Exercise objective: Find every line in the records below that contains the word "after", and copy each such line.

━━ Records shown ━━

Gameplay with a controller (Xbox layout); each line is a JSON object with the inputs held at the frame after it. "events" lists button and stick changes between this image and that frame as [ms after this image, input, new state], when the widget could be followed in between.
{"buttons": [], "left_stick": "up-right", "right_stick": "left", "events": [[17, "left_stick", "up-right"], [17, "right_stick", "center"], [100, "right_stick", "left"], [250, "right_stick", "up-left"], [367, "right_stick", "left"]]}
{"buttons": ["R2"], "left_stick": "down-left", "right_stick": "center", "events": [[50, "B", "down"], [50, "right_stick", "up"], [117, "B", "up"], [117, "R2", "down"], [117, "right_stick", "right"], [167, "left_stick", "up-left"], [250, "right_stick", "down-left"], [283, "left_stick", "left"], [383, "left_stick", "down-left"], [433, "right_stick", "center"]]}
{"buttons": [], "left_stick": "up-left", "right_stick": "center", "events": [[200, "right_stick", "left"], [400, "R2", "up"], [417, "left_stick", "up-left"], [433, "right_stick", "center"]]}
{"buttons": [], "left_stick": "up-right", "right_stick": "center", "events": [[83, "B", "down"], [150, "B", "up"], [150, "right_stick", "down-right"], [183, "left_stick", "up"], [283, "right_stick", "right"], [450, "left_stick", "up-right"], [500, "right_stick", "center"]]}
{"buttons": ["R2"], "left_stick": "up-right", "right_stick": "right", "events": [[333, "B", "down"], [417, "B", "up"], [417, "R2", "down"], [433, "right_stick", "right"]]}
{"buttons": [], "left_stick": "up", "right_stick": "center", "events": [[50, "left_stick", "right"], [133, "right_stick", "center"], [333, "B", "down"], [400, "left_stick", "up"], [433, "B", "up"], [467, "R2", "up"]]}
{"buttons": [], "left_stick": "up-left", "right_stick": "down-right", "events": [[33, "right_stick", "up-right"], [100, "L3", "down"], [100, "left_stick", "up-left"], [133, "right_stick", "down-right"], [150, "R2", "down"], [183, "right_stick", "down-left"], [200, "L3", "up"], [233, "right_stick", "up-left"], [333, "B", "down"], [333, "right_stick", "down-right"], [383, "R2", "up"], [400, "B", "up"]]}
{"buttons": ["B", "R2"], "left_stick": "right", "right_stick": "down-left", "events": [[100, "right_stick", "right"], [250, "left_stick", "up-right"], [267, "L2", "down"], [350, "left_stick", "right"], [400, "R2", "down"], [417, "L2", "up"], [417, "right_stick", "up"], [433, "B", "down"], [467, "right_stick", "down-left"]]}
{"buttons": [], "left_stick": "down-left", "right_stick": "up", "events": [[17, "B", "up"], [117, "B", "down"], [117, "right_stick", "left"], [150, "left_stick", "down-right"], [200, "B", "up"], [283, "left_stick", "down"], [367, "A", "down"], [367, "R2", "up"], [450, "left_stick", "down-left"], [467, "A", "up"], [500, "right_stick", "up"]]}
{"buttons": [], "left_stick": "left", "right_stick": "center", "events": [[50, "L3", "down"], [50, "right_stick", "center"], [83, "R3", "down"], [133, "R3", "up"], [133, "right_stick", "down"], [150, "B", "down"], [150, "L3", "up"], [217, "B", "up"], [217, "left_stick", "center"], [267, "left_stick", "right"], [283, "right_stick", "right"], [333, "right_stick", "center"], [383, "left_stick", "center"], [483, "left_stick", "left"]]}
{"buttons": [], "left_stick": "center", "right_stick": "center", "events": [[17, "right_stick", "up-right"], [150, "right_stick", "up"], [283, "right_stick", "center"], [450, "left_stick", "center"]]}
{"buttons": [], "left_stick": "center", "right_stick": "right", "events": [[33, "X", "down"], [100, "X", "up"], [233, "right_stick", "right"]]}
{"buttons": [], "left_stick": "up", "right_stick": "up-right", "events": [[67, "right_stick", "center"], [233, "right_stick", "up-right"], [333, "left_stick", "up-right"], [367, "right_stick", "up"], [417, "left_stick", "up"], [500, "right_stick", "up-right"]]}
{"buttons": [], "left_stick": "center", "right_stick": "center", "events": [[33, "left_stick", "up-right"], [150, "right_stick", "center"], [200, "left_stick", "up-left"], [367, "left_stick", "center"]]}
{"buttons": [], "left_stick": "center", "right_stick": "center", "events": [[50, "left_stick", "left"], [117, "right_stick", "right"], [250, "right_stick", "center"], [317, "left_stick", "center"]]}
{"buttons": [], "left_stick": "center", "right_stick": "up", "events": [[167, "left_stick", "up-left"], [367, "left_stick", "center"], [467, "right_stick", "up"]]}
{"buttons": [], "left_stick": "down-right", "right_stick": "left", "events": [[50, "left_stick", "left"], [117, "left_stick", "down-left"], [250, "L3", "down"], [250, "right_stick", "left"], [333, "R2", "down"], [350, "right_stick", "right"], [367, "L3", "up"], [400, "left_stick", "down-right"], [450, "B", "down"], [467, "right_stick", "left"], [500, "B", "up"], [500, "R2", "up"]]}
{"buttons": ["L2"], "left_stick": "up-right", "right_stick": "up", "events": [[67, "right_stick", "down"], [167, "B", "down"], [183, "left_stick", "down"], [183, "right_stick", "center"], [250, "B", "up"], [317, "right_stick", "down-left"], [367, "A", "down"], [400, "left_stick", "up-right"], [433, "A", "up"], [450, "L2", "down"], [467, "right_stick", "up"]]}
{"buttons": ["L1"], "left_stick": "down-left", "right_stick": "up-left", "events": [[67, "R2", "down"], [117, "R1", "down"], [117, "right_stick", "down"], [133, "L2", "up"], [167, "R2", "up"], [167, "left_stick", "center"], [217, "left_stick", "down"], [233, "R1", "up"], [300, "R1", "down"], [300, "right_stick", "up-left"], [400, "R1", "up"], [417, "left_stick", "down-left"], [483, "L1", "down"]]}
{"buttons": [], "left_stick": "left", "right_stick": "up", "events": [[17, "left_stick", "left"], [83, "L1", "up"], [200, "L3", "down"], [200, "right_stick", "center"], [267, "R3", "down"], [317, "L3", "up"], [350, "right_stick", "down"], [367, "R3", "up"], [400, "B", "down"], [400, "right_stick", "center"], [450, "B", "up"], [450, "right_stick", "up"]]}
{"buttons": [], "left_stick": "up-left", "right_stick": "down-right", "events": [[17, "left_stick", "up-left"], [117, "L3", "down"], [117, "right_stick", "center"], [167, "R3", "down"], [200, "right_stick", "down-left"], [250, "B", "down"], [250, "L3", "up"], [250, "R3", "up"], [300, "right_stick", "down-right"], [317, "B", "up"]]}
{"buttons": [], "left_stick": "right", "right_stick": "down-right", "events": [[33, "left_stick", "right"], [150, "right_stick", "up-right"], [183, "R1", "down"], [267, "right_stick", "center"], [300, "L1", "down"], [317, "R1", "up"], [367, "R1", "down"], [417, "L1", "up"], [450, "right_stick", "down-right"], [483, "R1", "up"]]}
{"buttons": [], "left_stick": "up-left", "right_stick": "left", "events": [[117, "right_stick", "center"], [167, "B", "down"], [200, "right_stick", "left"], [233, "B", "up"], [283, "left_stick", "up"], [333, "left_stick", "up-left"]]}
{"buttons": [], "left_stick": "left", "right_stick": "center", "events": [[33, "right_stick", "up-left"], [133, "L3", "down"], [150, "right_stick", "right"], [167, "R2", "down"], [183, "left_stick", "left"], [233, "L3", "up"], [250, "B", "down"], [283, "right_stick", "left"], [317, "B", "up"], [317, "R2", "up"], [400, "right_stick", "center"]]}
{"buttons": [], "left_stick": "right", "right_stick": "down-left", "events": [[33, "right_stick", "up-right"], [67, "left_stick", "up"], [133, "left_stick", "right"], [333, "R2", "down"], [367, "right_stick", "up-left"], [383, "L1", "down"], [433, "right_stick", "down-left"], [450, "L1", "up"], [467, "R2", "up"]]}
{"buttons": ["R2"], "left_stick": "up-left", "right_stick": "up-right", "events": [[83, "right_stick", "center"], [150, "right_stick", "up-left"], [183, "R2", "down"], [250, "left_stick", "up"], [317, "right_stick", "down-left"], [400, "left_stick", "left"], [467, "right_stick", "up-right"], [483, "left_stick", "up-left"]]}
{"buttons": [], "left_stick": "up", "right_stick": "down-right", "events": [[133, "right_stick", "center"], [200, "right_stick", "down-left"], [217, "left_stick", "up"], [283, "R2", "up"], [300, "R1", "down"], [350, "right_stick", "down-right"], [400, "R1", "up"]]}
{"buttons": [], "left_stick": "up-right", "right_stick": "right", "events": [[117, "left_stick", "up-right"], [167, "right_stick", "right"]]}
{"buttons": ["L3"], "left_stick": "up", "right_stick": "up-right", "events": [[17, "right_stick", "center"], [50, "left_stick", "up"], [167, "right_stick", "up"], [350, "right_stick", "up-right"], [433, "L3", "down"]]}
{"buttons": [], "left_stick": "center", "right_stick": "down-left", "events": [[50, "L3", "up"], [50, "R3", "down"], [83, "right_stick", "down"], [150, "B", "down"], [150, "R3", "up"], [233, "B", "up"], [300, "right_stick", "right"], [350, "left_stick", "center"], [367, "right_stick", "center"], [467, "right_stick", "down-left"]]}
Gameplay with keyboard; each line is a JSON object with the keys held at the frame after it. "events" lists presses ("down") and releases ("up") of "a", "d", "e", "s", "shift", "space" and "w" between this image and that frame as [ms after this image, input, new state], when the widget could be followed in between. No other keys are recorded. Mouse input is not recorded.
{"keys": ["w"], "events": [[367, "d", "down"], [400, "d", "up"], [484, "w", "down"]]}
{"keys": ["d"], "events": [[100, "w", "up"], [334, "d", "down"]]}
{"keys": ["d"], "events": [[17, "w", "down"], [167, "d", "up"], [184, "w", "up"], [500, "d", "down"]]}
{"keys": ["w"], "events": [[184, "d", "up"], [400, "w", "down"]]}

━━━

Exercise output:
Gameplay with a controller (Xbox layout); each line is a JSON object with the inputs held at the frame after it. "events" lists button and stick changes between this image and that frame as [ms after this image, input, new state], when the widget could be followed in between.
Gameplay with keyboard; each line is a JSON object with the keys held at the frame after it. "events" lists presses ("down") and releases ("up") of "a", "d", "e", "s", "shift", "space" and "w" between this image and that frame as [ms after this image, input, new state], when the widget could be followed in between. No other keys are recorded. Mouse input is not recorded.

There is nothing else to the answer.